Using the records that appear below, write out exactly the lines from the one with "Der im Kurpark" through the one with "e-mail, dans les", keeping both end lines.

── Recorded data

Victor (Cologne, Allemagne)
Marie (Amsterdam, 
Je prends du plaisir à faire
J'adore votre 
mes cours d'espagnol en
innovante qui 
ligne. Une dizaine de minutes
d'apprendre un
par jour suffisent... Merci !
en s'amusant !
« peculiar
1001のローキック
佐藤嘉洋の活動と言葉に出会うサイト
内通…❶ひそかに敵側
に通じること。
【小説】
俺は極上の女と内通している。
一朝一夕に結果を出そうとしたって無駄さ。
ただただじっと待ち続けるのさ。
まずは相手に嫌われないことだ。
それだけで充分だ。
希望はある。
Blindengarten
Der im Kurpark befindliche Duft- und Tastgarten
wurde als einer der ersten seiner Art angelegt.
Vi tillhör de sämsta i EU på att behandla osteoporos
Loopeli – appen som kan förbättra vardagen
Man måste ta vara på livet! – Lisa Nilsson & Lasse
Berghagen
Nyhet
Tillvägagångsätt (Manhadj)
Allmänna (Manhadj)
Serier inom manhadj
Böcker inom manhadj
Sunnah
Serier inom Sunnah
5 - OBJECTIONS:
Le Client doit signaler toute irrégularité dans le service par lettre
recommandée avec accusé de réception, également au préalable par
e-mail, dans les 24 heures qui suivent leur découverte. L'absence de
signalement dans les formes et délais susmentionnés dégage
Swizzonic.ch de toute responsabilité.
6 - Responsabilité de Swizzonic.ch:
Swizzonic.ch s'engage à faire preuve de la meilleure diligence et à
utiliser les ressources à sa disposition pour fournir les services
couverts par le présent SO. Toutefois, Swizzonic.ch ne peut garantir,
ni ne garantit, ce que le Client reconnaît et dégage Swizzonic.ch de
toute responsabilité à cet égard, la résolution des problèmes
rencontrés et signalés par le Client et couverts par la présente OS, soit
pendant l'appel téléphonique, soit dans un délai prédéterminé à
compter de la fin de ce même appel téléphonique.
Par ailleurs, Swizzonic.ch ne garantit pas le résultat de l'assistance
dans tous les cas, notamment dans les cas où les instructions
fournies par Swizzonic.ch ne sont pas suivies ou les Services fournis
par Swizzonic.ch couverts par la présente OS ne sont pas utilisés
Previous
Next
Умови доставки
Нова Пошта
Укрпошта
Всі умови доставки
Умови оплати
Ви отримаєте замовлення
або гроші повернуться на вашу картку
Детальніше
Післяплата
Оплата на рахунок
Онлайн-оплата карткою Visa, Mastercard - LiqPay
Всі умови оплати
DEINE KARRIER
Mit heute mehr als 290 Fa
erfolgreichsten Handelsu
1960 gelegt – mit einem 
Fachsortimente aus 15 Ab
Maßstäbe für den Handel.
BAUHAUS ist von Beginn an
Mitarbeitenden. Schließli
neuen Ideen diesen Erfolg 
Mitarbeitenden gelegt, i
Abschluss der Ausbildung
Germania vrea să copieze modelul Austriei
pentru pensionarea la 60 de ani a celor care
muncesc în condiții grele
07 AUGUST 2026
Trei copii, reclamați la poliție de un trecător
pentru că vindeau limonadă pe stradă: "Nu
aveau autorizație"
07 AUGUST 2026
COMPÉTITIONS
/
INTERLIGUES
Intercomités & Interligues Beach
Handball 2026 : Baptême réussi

────

■ **Task answer**
Der im Kurpark befindliche Duft- und Tastgarten
wurde als einer der ersten seiner Art angelegt.
Vi tillhör de sämsta i EU på att behandla osteoporos
Loopeli – appen som kan förbättra vardagen
Man måste ta vara på livet! – Lisa Nilsson & Lasse
Berghagen
Nyhet
Tillvägagångsätt (Manhadj)
Allmänna (Manhadj)
Serier inom manhadj
Böcker inom manhadj
Sunnah
Serier inom Sunnah
5 - OBJECTIONS:
Le Client doit signaler toute irrégularité dans le service par lettre
recommandée avec accusé de réception, également au préalable par
e-mail, dans les 24 heures qui suivent leur découverte. L'absence de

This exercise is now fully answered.